Researchers from North Carolina State University have turned a longstanding challenge in DNA data storage into a tool, using it to offer users previews of stored data files — such as thumbnail versions of image files.
DNA data storage is an attractive technology because it has the potential to store a tremendous amount of data in a small package, it can store that data for a long time, and it does so in an energy-efficient way. However, until now, it wasn’t possible to preview the data in a file stored as DNA — if you wanted to know what a file was, you had to “open” the entire file.
“The advantage to our technique is that it is more efficient in terms of time and money,” says Kyle Tomek, lead author of a paper on the work and a Ph.D. student at NC State. “If you are not sure which file has the data you want, you don’t have to sequence all of the DNA in all of the potential files. Instead, you can sequence much smaller portions of the DNA files to serve as previews.”
Here’s a quick overview of how this works.
Users “name” their data files by attaching sequences of DNA called primer-binding sequences to the ends of DNA strands that are storing information. To identify and extract a given file, most systems use polymerase chain reaction (PCR). Specifically, they use a small DNA primer that matches the corresponding primer-binding sequence to identify the DNA strands containing the file you want. The system then uses PCR to make lots of copies of the relevant DNA strands, then sequences the entire sample.
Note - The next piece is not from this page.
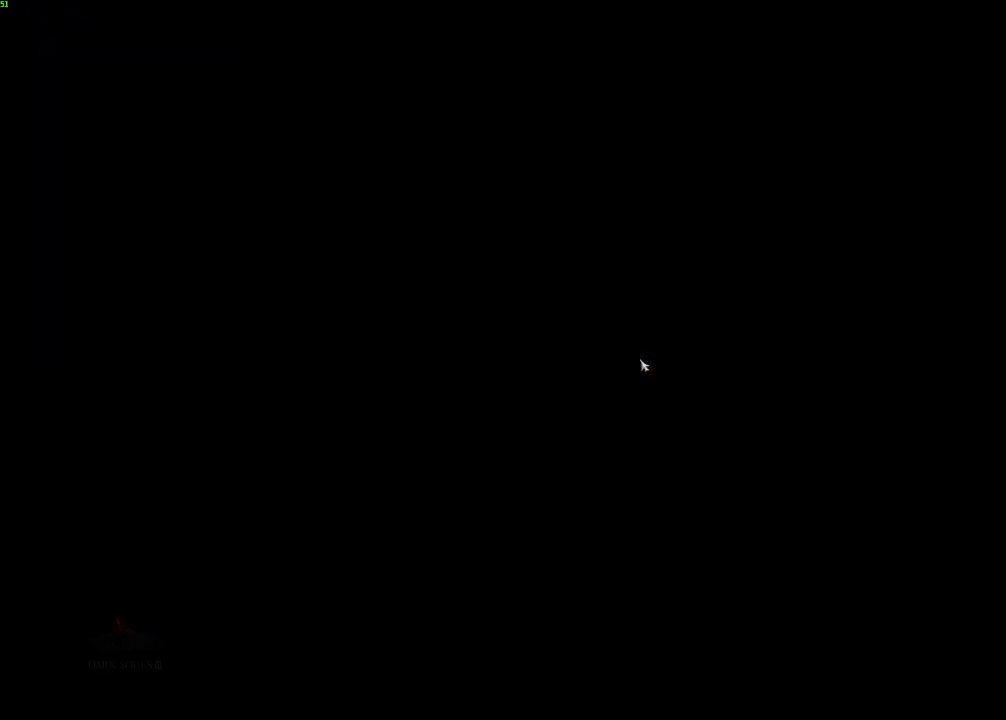
{"keys": [], "mouse": [], "events": [[67, "e", "up"], [167, "e", "down"], [267, "e", "up"], [367, "e", "down"], [450, "e", "up"]]}
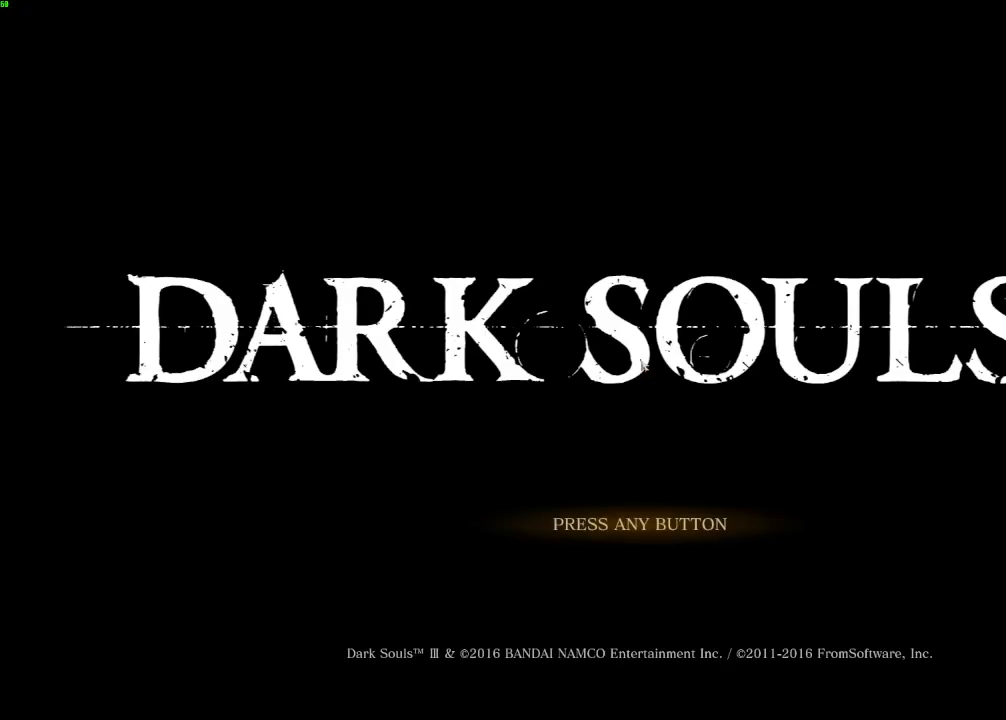
{"keys": ["e"], "mouse": [], "events": [[50, "e", "down"], [150, "e", "up"], [267, "e", "down"], [333, "e", "up"], [450, "e", "down"]]}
Because the process makes numerous copies of the targeted DNA strands, the signal of the targeted strands is stronger than the rest of the sample, making it possible to identify the targeted DNA sequence and read the file.
However, one challenge that DNA data storage researchers have grappled with is that if two or more files have similar file names, the PCR will inadvertently copy pieces of multiple data files. As a result, users have to give files very distinct names to avoid getting messy data.
“At some point it occurred to us that we might be able to use these non-specific interactions as a tool, rather than viewing it as a problem,” says Albert Keung, co-corresponding author of a paper on the work and an assistant professor of chemical and biomolecular engineering at NC State.
Specifically, the researchers developed a technique that makes use of similar file names to let them open either an entire file or a specific subset of that file. This works by using a specific naming convention when naming a file and a given subset of the file. They can choose whether to open the entire file, or just the “preview” version, by manipulating several parameters of the PCR process: the temperature, the concentration of DNA in the sample, and the types and concentrations of reagents in the sample.
“Our technique makes the system more complex,” says James Tuck, co-corresponding author of the paper and a professor of computer engineering at NC State. “This means that we have to be even more careful in managing both the file-naming conventions and the conditions of PCR. However, this makes the system both more data-efficient and substantially more user friendly.”
The researchers demonstrated their technique by saving four large JPEG image files in DNA data storage and retrieving thumbnails of each file, as well as the full, high-resolution files in their entirety.
“Although we have only stored image files, this technology is broadly compatible with other file types. It also provides this new functionality without added cost,” says Kevin Volkel, co-author of the work and a Ph.D. student at NC State.
The new “file preview” technique is also compatible with the DNA Enrichment and Nested Separation (DENSe) system that the researchers created to make DNA data storage more practical. DENSe effectively made DNA storage systems more scalable by introducing improved techniques for data file labeling and retrieval.
“We’re currently looking for industry partners to help us explore the technology’s commercial viability,” Keung says.
The work was done with support from the National Science Foundation, under grants 1650148, 1901324 and 2027655; and from a Department of Education Graduate Assistance in Areas of National Need Fellowship.